The Government has new powers to introduce a licensing regime for non-surgical cosmetic procedures, however a consultation on what that regime should look like is still awaited.
Health and Social Care Committee Chair Rt Hon Jeremy Hunt said a timetable was now urgently required: “The government must act urgently to end the situation where anyone can carry out non-surgical cosmetic procedures, regardless of training or qualifications. We heard of some distressing experiences – a conveyor belt approach with procedures carried out with no questions asked, procedures that have gone wrong, the use of filthy premises.
"It was clear throughout our inquiry that some groups are particularly vulnerable to exploitation in this growing market that has gone largely unregulated. We need a timetable now for a licensing regime with patient safety at its centre to reduce those risks.
"We hope that ministers will listen to our recommendations and set about creating the safety standards that anyone seeking treatment has a right to expect.”

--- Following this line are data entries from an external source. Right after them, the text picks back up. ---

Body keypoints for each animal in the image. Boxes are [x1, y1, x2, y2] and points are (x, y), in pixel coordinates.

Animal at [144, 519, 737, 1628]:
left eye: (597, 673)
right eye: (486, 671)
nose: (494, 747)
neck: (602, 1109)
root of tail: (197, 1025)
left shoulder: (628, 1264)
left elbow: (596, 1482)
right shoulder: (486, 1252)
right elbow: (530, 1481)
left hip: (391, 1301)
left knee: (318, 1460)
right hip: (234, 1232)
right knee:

In its recommendations for legislation for non-surgical cosmetics procedures, the report suggests:
- A licensing regime for non-surgical cosmetic procedures to include a commitment to a two-part consent process for anyone considering having a non-surgical cosmetic procedure, including, at a minimum, a full medical and mental health history, as well as a mandatory 48-hour cooling off period between the consent process and undergoing the procedure.
- Specific premises standards for all beauty salons and non-CQC registered premises providing non-surgical cosmetic procedures. Local Authority Enforcement Officers should be given extended powers to enforce compliance with a nationally agreed set of premises standards.
- A minimum standard to be met in regards to the education and training of practitioners who perform non-surgical cosmetic procedures. The Professional Standards Authority should be given the power to oversee a register of approved training providers. All training providers should have to meet an Ofqual-regulated standard.
- A review of the licencing of dermal fillers to be prescription-only substances, in line with Botox, in order to provide more protection for people undertaking procedures involving dermal fillers.
- The establishment of a "Non-Surgical Cosmetic Procedures" safety taskforce that comprises each of the regulatory bodies that have input into the sector, including the MHRA, the nine statutory bodies, the ASA and stakeholders like the JCCP, Save Face and other industry bodies. This taskforce’s remit should be centred on patient safety and should include, but not be limited to, examining the issues of remote prescribing, appropriateness of premises, education and training standards as well as accountability and governance.
The report said it welcomed the decision to ban the advertising of non-surgical cosmetic procedures to under-18s
MPs on the Health and Social Care Committee also say that legislation should include the requirement for "doctored" commercial images, including digitally altered influencer content, to be clearly labelled. The MPs have called on the Government to work with advertisers to feature a wider variety of body aesthetics, and work with industry and the ASA to encourage advertisers and influencers not to doctor their images.
"We believe the Government should introduce legislation that ensures commercial images are labelled with a logo where any part of the body, including its proportions and skin tone, are digitally altered," the MPs recommend.